[Opening Data in this exercise section]

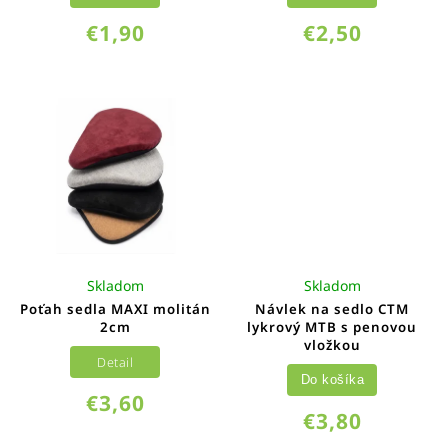
€1,90
€2,50
Skladom
Skladom
Poťah sedla MAXI molitán
Návlek na sedlo CTM
2cm
lykrový MTB s penovou
vložkou
Detail
Do košíka
€3,60
€3,80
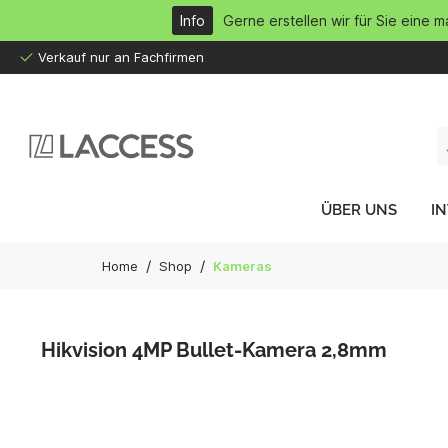
inhalt springen
Info
Gerne erstellen wir für Sie eine 
Verkauf nur an Fachfirmen
ÜBER UNS
I
/
/
Home
Shop
Kameras
Hikvision 4MP Bullet-Kamera 2,8mm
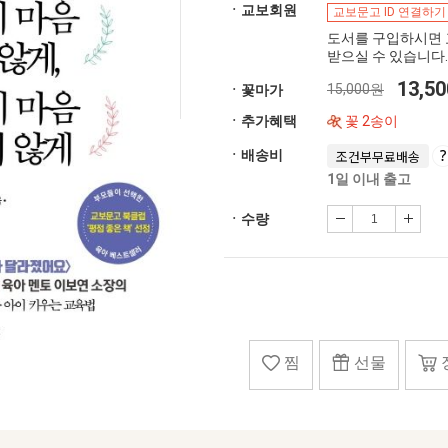
ㆍ교보회원
교보문고 ID 연결하기
도서를 구입하시면 
받으실 수 있습니다.
13,5
15,000원
ㆍ꽃마가
ㆍ추가혜택
꽃 2송이
ㆍ배송비
조건부무료배송
1일 이내 출고
ㆍ수량
찜
선물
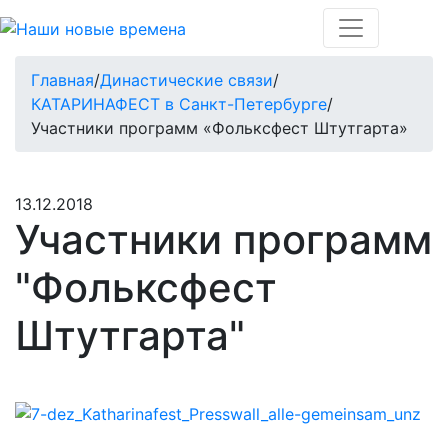
Главная
/
Династические связи
/
КАТАРИНАФЕСТ в Санкт-Петербурге
/
Участники программ «Фольксфест Штутгарта»
13.12.2018
Участники программ
"Фольксфест
Штутгарта"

[Closing Data in this exercise section]

▶ **What to work on**:
Exclude the images and reproduce the remaining data exactly.

▶ **Response to this exercise**:
€1,90
€2,50
Skladom
Skladom
Poťah sedla MAXI molitán
Návlek na sedlo CTM
2cm
lykrový MTB s penovou
vložkou
Detail
Do košíka
€3,60
€3,80
inhalt springen
Info
Gerne erstellen wir für Sie eine 
Verkauf nur an Fachfirmen
ÜBER UNS
I
/
/
Home
Shop
Kameras
Hikvision 4MP Bullet-Kamera 2,8mm
ㆍ교보회원
교보문고 ID 연결하기
도서를 구입하시면 
받으실 수 있습니다.
13,5
15,000원
ㆍ꽃마가
ㆍ추가혜택
꽃 2송이
ㆍ배송비
조건부무료배송
1일 이내 출고
ㆍ수량
찜
선물
Главная
/
Династические связи
/
КАТАРИНАФЕСТ в Санкт-Петербурге
/
Участники программ «Фольксфест Штутгарта»
13.12.2018
Участники программ
"Фольксфест
Штутгарта"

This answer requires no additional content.